WHAT YOU HAVE TO DO »
If a record contains a picture, leave the picture out and copy everything else exactly.

RECORDS FOR THE TASK »
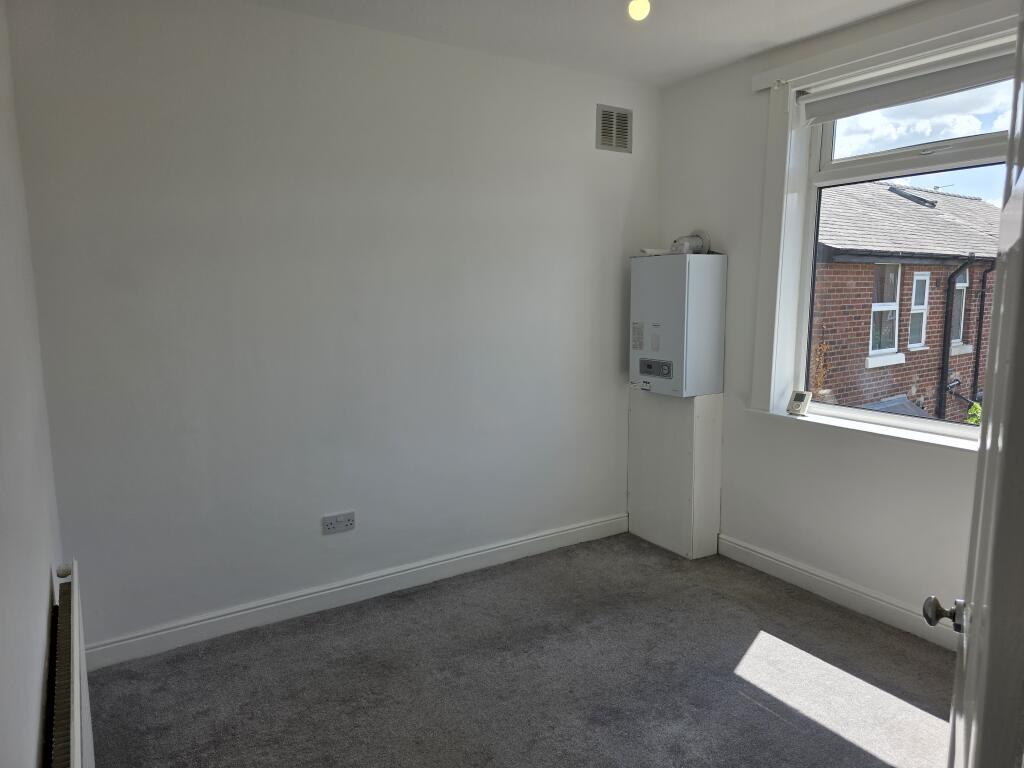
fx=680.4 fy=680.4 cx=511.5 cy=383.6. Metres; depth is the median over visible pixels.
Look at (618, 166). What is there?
back wall
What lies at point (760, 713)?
carpet floor
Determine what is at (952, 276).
drainpipe
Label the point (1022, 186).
door
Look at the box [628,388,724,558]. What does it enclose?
boxed pipe cover
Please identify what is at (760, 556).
baseboard
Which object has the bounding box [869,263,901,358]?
house window
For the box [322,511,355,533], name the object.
wall socket
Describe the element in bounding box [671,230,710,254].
flue pipe
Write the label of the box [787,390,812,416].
thermostat
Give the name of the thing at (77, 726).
radiator
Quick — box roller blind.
[801,44,1016,124]
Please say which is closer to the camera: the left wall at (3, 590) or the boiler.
the left wall at (3, 590)
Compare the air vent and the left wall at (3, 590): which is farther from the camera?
the air vent
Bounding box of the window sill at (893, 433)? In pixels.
[747,404,978,452]
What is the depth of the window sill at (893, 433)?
2.88 m
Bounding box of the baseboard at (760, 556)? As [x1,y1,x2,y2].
[716,534,961,651]
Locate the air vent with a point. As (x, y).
(607, 119)
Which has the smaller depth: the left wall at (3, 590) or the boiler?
the left wall at (3, 590)
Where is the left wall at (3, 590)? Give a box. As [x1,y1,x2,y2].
[0,0,64,767]
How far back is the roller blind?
2.64 m
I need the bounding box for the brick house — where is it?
[812,178,998,419]
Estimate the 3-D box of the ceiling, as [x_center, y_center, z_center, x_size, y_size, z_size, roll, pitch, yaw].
[0.421,-1.347,1.429,3.479,0.126,3.750,-5,9,-32]
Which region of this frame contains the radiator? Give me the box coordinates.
[44,561,95,767]
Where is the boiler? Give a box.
[630,251,726,397]
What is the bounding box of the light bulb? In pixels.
[626,0,650,20]
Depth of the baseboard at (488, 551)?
2.99 m
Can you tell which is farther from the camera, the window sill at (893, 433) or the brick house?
the brick house
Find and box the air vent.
[596,104,632,152]
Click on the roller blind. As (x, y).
(876, 106)
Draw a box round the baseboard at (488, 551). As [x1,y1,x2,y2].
[82,514,632,669]
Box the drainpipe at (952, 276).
[936,254,975,418]
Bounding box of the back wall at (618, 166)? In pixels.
[5,0,659,654]
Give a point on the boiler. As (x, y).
(679, 297)
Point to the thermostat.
(802, 407)
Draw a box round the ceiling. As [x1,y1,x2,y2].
[241,0,921,87]
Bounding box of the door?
[921,3,1023,767]
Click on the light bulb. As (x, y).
(641, 5)
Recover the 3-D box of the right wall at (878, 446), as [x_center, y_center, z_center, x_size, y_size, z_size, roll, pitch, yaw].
[1.733,-0.216,2.643,0.225,2.494,3.143,-5,9,-32]
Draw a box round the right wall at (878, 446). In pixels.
[651,0,1007,641]
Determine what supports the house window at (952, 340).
in the brick house
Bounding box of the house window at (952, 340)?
[951,267,970,348]
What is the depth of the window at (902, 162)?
3.07 m
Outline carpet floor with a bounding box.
[84,532,954,767]
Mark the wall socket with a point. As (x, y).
(346, 523)
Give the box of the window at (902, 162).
[756,19,1018,437]
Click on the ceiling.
(757, 39)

RESPONSE AREA »
fx=680.4 fy=680.4 cx=511.5 cy=383.6. Metres; depth is the median over visible pixels.
Look at (618, 166). What is there?
back wall
What lies at point (760, 713)?
carpet floor
Determine what is at (952, 276).
drainpipe
Label the point (1022, 186).
door
Look at the box [628,388,724,558]. What does it enclose?
boxed pipe cover
Please identify what is at (760, 556).
baseboard
Which object has the bounding box [869,263,901,358]?
house window
For the box [322,511,355,533], name the object.
wall socket
Describe the element in bounding box [671,230,710,254].
flue pipe
Write the label of the box [787,390,812,416].
thermostat
Give the name of the thing at (77, 726).
radiator
Quick — box roller blind.
[801,44,1016,124]
Please say which is closer to the camera: the left wall at (3, 590) or the boiler.
the left wall at (3, 590)
Compare the air vent and the left wall at (3, 590): which is farther from the camera?
the air vent
Bounding box of the window sill at (893, 433)? In pixels.
[747,404,978,452]
What is the depth of the window sill at (893, 433)?
2.88 m
Bounding box of the baseboard at (760, 556)? As [x1,y1,x2,y2].
[716,534,961,651]
Locate the air vent with a point. As (x, y).
(607, 119)
Which has the smaller depth: the left wall at (3, 590) or the boiler?
the left wall at (3, 590)
Where is the left wall at (3, 590)? Give a box. As [x1,y1,x2,y2].
[0,0,64,767]
How far back is the roller blind?
2.64 m
I need the bounding box for the brick house — where is it?
[812,178,998,419]
Estimate the 3-D box of the ceiling, as [x_center, y_center, z_center, x_size, y_size, z_size, roll, pitch, yaw].
[0.421,-1.347,1.429,3.479,0.126,3.750,-5,9,-32]
Which region of this frame contains the radiator? Give me the box coordinates.
[44,561,95,767]
Where is the boiler? Give a box.
[630,251,726,397]
What is the bounding box of the light bulb? In pixels.
[626,0,650,20]
Depth of the baseboard at (488, 551)?
2.99 m
Can you tell which is farther from the camera, the window sill at (893, 433) or the brick house?
the brick house
Find and box the air vent.
[596,104,632,152]
Click on the roller blind. As (x, y).
(876, 106)
Draw a box round the baseboard at (488, 551). As [x1,y1,x2,y2].
[82,514,632,669]
Box the drainpipe at (952, 276).
[936,254,975,418]
Bounding box of the back wall at (618, 166)? In pixels.
[5,0,659,654]
Give a point on the boiler. As (x, y).
(679, 297)
Point to the thermostat.
(802, 407)
Draw a box round the ceiling. As [x1,y1,x2,y2].
[241,0,921,87]
Bounding box of the door?
[921,3,1023,767]
Click on the light bulb. As (x, y).
(641, 5)
Recover the 3-D box of the right wall at (878, 446), as [x_center, y_center, z_center, x_size, y_size, z_size, roll, pitch, yaw].
[1.733,-0.216,2.643,0.225,2.494,3.143,-5,9,-32]
Draw a box round the right wall at (878, 446). In pixels.
[651,0,1007,641]
Determine what supports the house window at (952, 340).
in the brick house
Bounding box of the house window at (952, 340)?
[951,267,970,348]
What is the depth of the window at (902, 162)?
3.07 m
Outline carpet floor with a bounding box.
[84,532,954,767]
Mark the wall socket with a point. As (x, y).
(346, 523)
Give the box of the window at (902, 162).
[756,19,1018,437]
Click on the ceiling.
(757, 39)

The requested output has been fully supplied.